• THE DATA
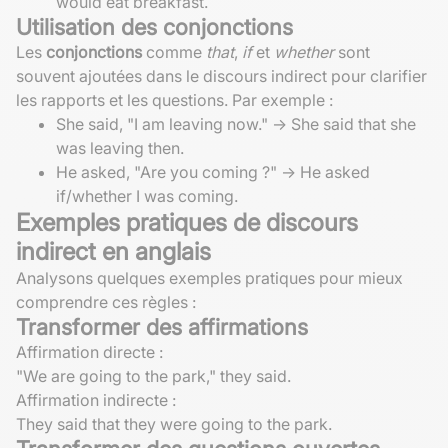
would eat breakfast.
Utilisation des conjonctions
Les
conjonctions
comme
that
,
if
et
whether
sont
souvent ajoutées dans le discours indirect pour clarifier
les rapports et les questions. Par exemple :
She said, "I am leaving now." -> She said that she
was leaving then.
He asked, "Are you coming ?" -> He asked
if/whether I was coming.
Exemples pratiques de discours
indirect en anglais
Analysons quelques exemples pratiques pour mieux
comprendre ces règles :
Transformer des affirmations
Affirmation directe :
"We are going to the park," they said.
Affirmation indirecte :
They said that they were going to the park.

--

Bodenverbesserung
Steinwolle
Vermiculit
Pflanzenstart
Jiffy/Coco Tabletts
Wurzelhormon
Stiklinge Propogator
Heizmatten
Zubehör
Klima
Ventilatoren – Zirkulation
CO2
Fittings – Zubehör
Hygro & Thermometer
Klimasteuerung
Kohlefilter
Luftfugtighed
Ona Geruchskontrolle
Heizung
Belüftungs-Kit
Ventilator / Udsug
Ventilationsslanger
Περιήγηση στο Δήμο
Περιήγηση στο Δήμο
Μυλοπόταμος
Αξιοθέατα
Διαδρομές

• ABOUT THIS EXERCISE
Write out exactly the lines above between the line with "Exemples pratiques de discours" and the line with "They said that they were going to the park.", inclusive, and nothing beyond them.

• ANSWER BOX
Exemples pratiques de discours
indirect en anglais
Analysons quelques exemples pratiques pour mieux
comprendre ces règles :
Transformer des affirmations
Affirmation directe :
"We are going to the park," they said.
Affirmation indirecte :
They said that they were going to the park.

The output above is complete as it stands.